Problem A -
List every person named in the essay on art and emotion below.

Text block -

_____

Still from Tokyo Story (1953)
Must art in some way stir emotion? What are these feelings, and where do they reside?
After Aristotle attributed to tragedy the psychic disturbances of fear and pity, William Wordsworth proclaimed emotion as the source or prime mover of poetry. Writing was poetry, a work of art composed in words, only if the artist was overwhelmed by a “spontaneous overflow of powerful feeling” and then waited long enough to retrieve it coolly: “emotion recollected in tranquility” became—and still is—a kind of recipe for the making of artistic substance. Immanuel Kant had something harder and dryer in mind for his definition: art must be created in a spirit of “purposiveness without purpose.” That paradoxical nugget has also lingered. The notion that art could only be for art’s sake, a mandate for artistic freedom from morality, politics, faith, or any other constraint, has been its modern extension. Does art following such dicta include emotion?
These thoughts arose as I reflected on the work of Japanese filmmaker Yasujirō Ozu. His subjects are painful: callous treatment of old folks, sidelined widowers, empty marriages, ungrateful children, loss, death, loneliness. But even when the story is palpably sad, one sees the director inflecting his scenes, as a musical score is inflected, with emotive pressure and release. Does that pressure threaten to become a hindrance, whose urgency, rise and fall, must be seized and controlled, especially if it comes in the form of an “overflow”? It led me to wonder just how Ozu is able to mine, in the slag of a melodrama, the gold of art.

_____

[Data extracted from a collection]
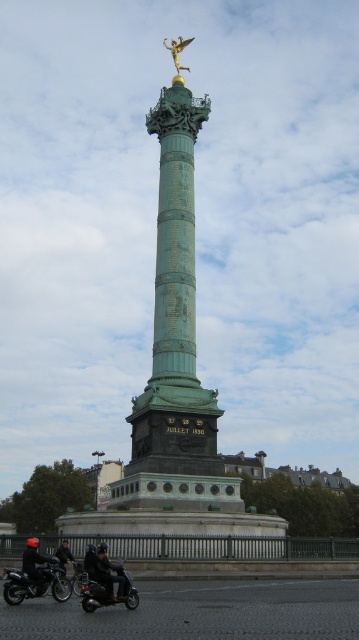
You are a photographer planning to take a wide shot of the Colonne de Juillet. You need to position your camera so that both the shiny black scooter at lower left and the black leather jacket at lower left are fully visible in the frame. Given their relative sizes, which object should you ensure is closer to the camera to avoid cropping either one?

Since the shiny black scooter at lower left is narrower than the black leather jacket at lower left, you should position the shiny black scooter at lower left closer to the camera. This way, its smaller width will fit within the frame without overlapping the jacket, ensuring both are fully visible.

What is located at the point with coordinates (x=178, y=51) in the image?

The gold metallic angel at upper center is located at point (x=178, y=51).

You are a tourist standing at the base of the Colonne de Juillet in Paris. You notice two points marked on the monument. The first point is located at coordinates point (178, 56) and the second at point (63, 541). From your vantage point, which point is farther away from you?

Point (178, 56) is behind point (63, 541), so it is farther away from you.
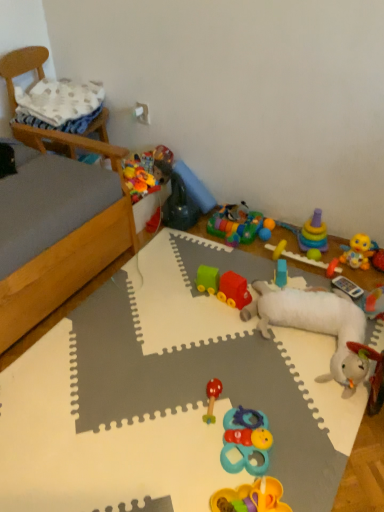
Question: Would you say blue plastic toy at center, which is counted as the sixth toy, starting from the top, is to the left or to the right of wooden chair at upper left in the picture?

Choices:
 (A) left
 (B) right

Answer: (B)

Question: From the image's perspective, is blue plastic toy at center, which appears as the fifth toy when ordered from the bottom, above or below wooden chair at upper left?

Choices:
 (A) below
 (B) above

Answer: (A)

Question: Which object is positioned closest to the wooden table at center?

Choices:
 (A) wooden bed frame at left
 (B) rubberized green toy at center, the tenth toy when ordered from bottom to top
 (C) multicolored plastic blocks at center, the second toy from the top
 (D) yellow rubber duck at right, the 3th toy from the top
 (E) rubberized red mushroom at center, which is counted as the ninth toy, starting from the top

Answer: (B)

Question: Based on their relative distances, which object is nearer to the wooden bed frame at left?

Choices:
 (A) blue plastic toy at center, which is counted as the sixth toy, starting from the top
 (B) multicolored plastic blocks at center, acting as the ninth toy starting from the bottom
 (C) multicolored plastic toy at upper right, the fifth toy when ordered from top to bottom
 (D) yellow rubber duck at right, which is the eighth toy from bottom to top
 (E) green rubber ball at upper right, the fourth toy from the top

Answer: (B)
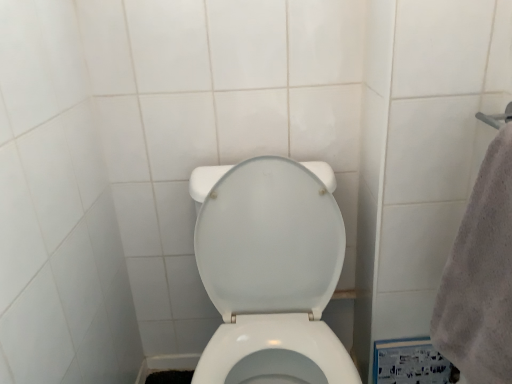
Measure the distance between point (487,157) and camera.

The distance of point (487,157) from camera is 78.50 centimeters.

Find the location of `gray fluffy towel at right`. gray fluffy towel at right is located at coordinates (481, 276).

Describe the element at coordinates (481, 276) in the screenshot. I see `gray fluffy towel at right` at that location.

Where is `white glossy toilet at center`? white glossy toilet at center is located at coordinates (272, 274).

Describe the element at coordinates (272, 274) in the screenshot. I see `white glossy toilet at center` at that location.

In order to face white glossy toilet at center, should I rotate leftwards or rightwards?

It's best to rotate right around 2.075 degrees.

Locate an element on the screen. gray fluffy towel at right is located at coordinates (481, 276).

Consider the image. Which is more to the left, gray fluffy towel at right or white glossy toilet at center?

white glossy toilet at center is more to the left.

Is gray fluffy towel at right in front of or behind white glossy toilet at center in the image?

Clearly, gray fluffy towel at right is in front of white glossy toilet at center.

Which point is more distant from viewer, (510, 277) or (332, 249)?

The point (332, 249) is farther.

From the image's perspective, is gray fluffy towel at right located above white glossy toilet at center?

Yes.

From a real-world perspective, between gray fluffy towel at right and white glossy toilet at center, who is vertically lower?

In real-world perspective, white glossy toilet at center is lower.

Which object is thinner, gray fluffy towel at right or white glossy toilet at center?

gray fluffy towel at right.

In terms of height, does gray fluffy towel at right look taller or shorter compared to white glossy toilet at center?

gray fluffy towel at right is shorter than white glossy toilet at center.

Does gray fluffy towel at right have a smaller size compared to white glossy toilet at center?

Yes, gray fluffy towel at right is smaller than white glossy toilet at center.

Which is correct: gray fluffy towel at right is inside white glossy toilet at center, or outside of it?

gray fluffy towel at right is spatially situated outside white glossy toilet at center.

Are gray fluffy towel at right and white glossy toilet at center beside each other?

No, gray fluffy towel at right is not next to white glossy toilet at center.

Is gray fluffy towel at right facing away from white glossy toilet at center?

No.

Consider the image. How different are the orientations of gray fluffy towel at right and white glossy toilet at center in degrees?

They differ by 89.5 degrees in their facing directions.

How far apart are gray fluffy towel at right and white glossy toilet at center?

They are 14.30 inches apart.

Find the location of a particular element. The width and height of the screenshot is (512, 384). toilet below the gray fluffy towel at right (from a real-world perspective) is located at coordinates (272, 274).

Consider the image. Considering the positions of objects white glossy toilet at center and gray fluffy towel at right in the image provided, who is more to the left, white glossy toilet at center or gray fluffy towel at right?

From the viewer's perspective, white glossy toilet at center appears more on the left side.

Looking at this image, considering their positions, is white glossy toilet at center located in front of or behind gray fluffy towel at right?

Visually, white glossy toilet at center is located behind gray fluffy towel at right.

Which is behind, point (238, 200) or point (498, 372)?

The point (238, 200) is behind.

From the image's perspective, is white glossy toilet at center below gray fluffy towel at right?

Indeed, from the image's perspective, white glossy toilet at center is shown beneath gray fluffy towel at right.

From a real-world perspective, is white glossy toilet at center above or below gray fluffy towel at right?

In terms of real-world spatial position, white glossy toilet at center is below gray fluffy towel at right.

Which object is thinner, white glossy toilet at center or gray fluffy towel at right?

With smaller width is gray fluffy towel at right.

From the picture: Between white glossy toilet at center and gray fluffy towel at right, which one has more height?

Standing taller between the two is white glossy toilet at center.

Between white glossy toilet at center and gray fluffy towel at right, which one has smaller size?

Smaller between the two is gray fluffy towel at right.

Is gray fluffy towel at right surrounded by white glossy toilet at center?

That's incorrect, gray fluffy towel at right is not inside white glossy toilet at center.

Is white glossy toilet at center not near gray fluffy towel at right?

white glossy toilet at center is near gray fluffy towel at right, not far away.

Is white glossy toilet at center positioned with its back to gray fluffy towel at right?

No, gray fluffy towel at right is not at the back of white glossy toilet at center.

Can you tell me how much white glossy toilet at center and gray fluffy towel at right differ in facing direction?

89.5 degrees separate the facing orientations of white glossy toilet at center and gray fluffy towel at right.

The height and width of the screenshot is (384, 512). In order to click on bath towel on the right of the white glossy toilet at center in this screenshot , I will do `click(481, 276)`.

The width and height of the screenshot is (512, 384). Find the location of `bath towel that is above the white glossy toilet at center (from the image's perspective)`. bath towel that is above the white glossy toilet at center (from the image's perspective) is located at coordinates (481, 276).

This screenshot has width=512, height=384. Find the location of `bath towel that is on the right side of white glossy toilet at center`. bath towel that is on the right side of white glossy toilet at center is located at coordinates (481, 276).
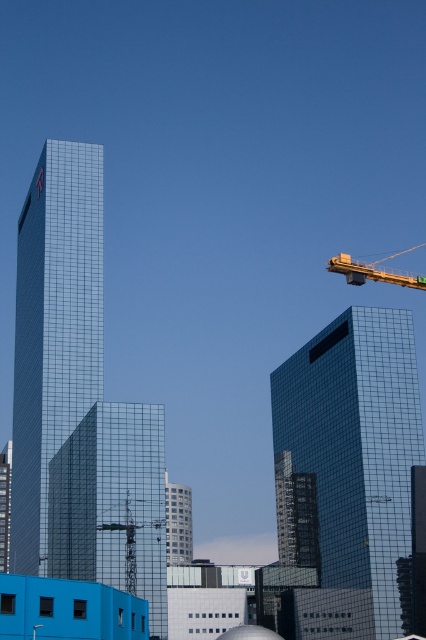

_____

Problem B -
Find each line in the entries above that contains the string "both", matching case exactly.

Full output A -
Aristotle, William Wordsworth, Immanuel Kant, Yasujirō Ozu

Full output B -
You are a photographer planning to take a wide shot of the Colonne de Juillet. You need to position your camera so that both the shiny black scooter at lower left and the black leather jacket at lower left are fully visible in the frame. Given their relative sizes, which object should you ensure is closer to the camera to avoid cropping either one?
Since the shiny black scooter at lower left is narrower than the black leather jacket at lower left, you should position the shiny black scooter at lower left closer to the camera. This way, its smaller width will fit within the frame without overlapping the jacket, ensuring both are fully visible.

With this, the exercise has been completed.